## Task to complete
Reproduce the text of all the records below line for line and character for character, omitting the pictures.

## The data
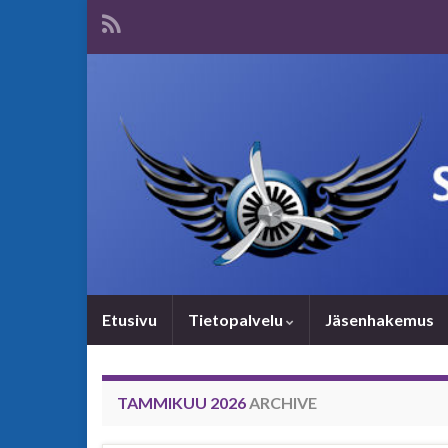
Etusivu
Tietopalvelu
Jäsenhakemus
TAMMIKUU 2026
ARCHIVE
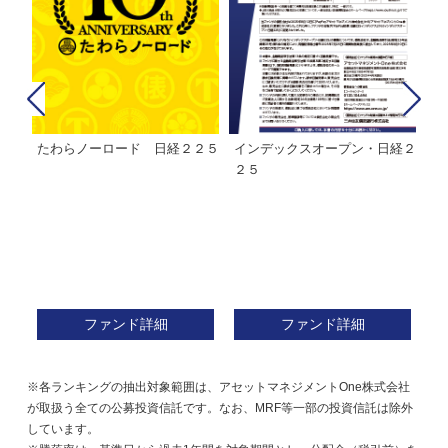
たわらノーロード 日経２２５
インデックスオープン・日経２
Ｍ
株式フ
２５
ン
ファンド詳細
ファンド詳細
※各ランキングの抽出対象範囲は、アセットマネジメントOne株式会社
が取扱う全ての公募投資信託です。なお、MRF等一部の投資信託は除外
しています。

## Exercise output
Etusivu
Tietopalvelu
Jäsenhakemus
TAMMIKUU 2026
ARCHIVE
たわらノーロード 日経２２５
インデックスオープン・日経２
Ｍ
株式フ
２５
ン
ファンド詳細
ファンド詳細
※各ランキングの抽出対象範囲は、アセットマネジメントOne株式会社
が取扱う全ての公募投資信託です。なお、MRF等一部の投資信託は除外
しています。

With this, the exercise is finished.